云家热闹,裴家也不怎么冷清,亲友齐聚,只是小孩们多是玩在一起,少有来闹裴濯的。
室内张灯结彩,屋外有烟花升空,节目播放着,只是对大人来说,可能已经脱去了那份年味,节目播放着,玩手机的也不少。
裴濯的消息页面上弹出了不少的新消息,唯独青年发的最多。
就好像自冷暴力之后,又开启了热暴力模式。
裴濯轻滑,逐一回复着,但只回消息明显不行,青年自己发了照片,就要他这里有同样的分享方式。
裴濯对着室内拍了一张,发了过去:合家欢。
“濯哥在给谁发消息呢?”有小朋友看着他的动作,好奇的凑了过来。
“哥你是不是要找嫂子了?”
“嫂子,嫂子……”
“你这话表述有误,会引起人误会的。”裴濯放下手机,看着趴在扶手上有些好奇的小堂妹笑道。
“嗯?”小姑娘疑惑。
曲心弦摸牌之余看了那其乐融融的场景一眼,有人询问:“裴濯打算什么时候结婚呐?”
“不清楚,他自己定。”曲心弦回答道。
夜幕更深时,一群嚷嚷着要守岁的小孩儿纷纷困的东倒西歪的,各自被抱着送回房间,而云珏发来的消息也有了云峻的影子,即使青年十分小气的将不小心拍到的地方裁了边,但出现在桌面上多出来的手机和钥匙,还是暴露了那一点。

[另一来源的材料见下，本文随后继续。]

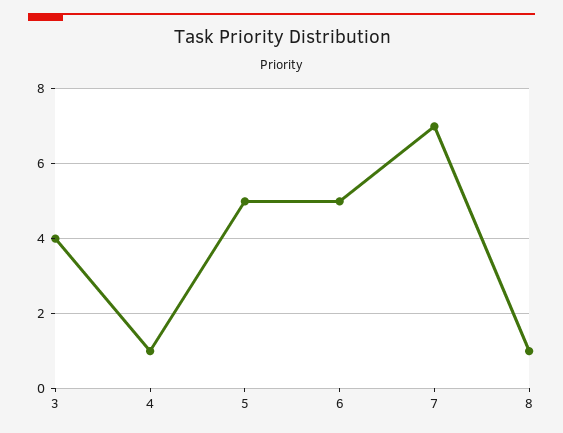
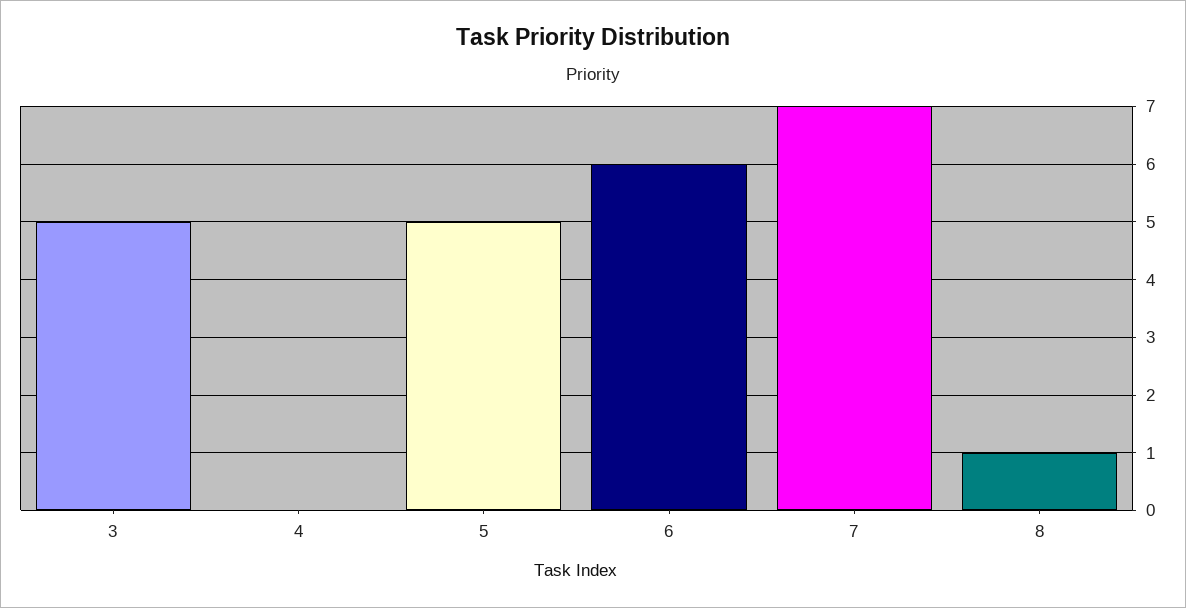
3: 4 -> 5
4: 1 -> 0
6: 5 -> 6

裴濯没点出来,青年也只字未提,只是在凌晨将到时,电话打了过来。
备注跳动,裴濯起身带上外套去了外面时接通了电话,夜风凛冽,却是两边都不闻什么喧闹之声。
“喂,你跑哪儿去了?”裴濯听着耳际的风声说道。
“在阳台上呢,真冷。”云珏轻嘶了一声道。